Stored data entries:
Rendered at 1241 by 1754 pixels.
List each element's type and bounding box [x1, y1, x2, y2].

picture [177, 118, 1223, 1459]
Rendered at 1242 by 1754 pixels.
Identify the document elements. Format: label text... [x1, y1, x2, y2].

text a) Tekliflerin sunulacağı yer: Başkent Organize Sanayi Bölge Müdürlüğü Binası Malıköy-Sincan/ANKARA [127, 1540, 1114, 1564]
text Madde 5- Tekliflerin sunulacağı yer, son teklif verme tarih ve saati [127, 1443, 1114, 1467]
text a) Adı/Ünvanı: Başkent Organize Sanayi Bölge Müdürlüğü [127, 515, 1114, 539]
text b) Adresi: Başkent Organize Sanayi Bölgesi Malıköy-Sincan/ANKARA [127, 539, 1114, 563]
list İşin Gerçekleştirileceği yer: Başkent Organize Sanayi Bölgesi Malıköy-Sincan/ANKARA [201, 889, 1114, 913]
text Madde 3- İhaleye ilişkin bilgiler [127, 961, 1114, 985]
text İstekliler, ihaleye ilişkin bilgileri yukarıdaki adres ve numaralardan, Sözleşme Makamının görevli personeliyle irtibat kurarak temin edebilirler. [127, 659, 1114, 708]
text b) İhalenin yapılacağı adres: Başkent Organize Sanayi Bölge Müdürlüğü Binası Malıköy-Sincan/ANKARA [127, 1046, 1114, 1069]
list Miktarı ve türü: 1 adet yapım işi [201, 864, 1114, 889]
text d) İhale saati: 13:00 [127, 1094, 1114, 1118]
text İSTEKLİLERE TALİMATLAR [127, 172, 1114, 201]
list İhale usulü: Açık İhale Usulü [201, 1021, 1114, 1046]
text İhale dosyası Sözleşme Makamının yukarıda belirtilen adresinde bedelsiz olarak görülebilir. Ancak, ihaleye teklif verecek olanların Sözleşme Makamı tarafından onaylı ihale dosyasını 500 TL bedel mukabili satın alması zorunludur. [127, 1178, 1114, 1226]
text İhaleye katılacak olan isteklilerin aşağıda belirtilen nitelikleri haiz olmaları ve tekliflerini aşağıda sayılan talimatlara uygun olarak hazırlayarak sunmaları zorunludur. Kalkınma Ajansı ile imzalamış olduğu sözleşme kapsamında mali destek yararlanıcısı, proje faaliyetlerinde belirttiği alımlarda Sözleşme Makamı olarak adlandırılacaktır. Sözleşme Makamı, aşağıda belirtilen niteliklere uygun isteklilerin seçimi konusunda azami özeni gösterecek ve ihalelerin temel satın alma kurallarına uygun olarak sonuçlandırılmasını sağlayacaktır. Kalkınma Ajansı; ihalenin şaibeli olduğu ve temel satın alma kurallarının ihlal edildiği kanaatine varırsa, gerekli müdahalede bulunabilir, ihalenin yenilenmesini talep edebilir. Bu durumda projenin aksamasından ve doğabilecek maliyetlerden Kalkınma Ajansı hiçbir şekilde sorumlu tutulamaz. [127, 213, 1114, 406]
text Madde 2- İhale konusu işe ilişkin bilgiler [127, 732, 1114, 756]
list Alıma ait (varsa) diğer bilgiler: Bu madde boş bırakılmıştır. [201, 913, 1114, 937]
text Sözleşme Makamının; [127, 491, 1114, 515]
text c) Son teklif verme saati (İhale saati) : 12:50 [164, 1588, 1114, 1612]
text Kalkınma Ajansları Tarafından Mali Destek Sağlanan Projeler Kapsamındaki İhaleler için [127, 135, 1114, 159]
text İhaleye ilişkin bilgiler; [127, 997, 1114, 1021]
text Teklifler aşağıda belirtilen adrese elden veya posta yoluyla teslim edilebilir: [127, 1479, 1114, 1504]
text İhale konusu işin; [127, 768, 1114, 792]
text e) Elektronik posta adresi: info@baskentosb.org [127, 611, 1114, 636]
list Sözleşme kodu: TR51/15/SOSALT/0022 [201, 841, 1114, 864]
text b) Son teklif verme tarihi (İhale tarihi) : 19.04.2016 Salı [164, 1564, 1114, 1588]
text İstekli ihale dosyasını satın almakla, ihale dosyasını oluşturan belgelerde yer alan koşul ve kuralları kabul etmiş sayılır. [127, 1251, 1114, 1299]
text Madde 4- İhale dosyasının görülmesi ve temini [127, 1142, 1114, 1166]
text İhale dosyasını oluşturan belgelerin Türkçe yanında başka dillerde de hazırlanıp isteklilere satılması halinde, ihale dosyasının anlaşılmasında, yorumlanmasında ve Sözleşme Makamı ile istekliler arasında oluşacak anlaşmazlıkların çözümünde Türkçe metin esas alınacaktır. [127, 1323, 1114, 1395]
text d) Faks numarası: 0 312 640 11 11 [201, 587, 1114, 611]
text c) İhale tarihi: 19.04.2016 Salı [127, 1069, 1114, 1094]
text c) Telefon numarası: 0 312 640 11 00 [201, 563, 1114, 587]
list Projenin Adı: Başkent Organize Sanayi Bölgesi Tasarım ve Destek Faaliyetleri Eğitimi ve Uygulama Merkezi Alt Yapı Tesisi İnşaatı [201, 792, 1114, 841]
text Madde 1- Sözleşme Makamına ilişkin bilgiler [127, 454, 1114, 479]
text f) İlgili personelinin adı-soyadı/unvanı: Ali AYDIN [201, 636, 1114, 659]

TASK INSTRUCTIONS: Search the data for the string "posta" and copy out every line where it is found.

TASK ANSWER:
text Teklifler aşağıda belirtilen adrese elden veya posta yoluyla teslim edilebilir: [127, 1479, 1114, 1504]
text e) Elektronik posta adresi: info@baskentosb.org [127, 611, 1114, 636]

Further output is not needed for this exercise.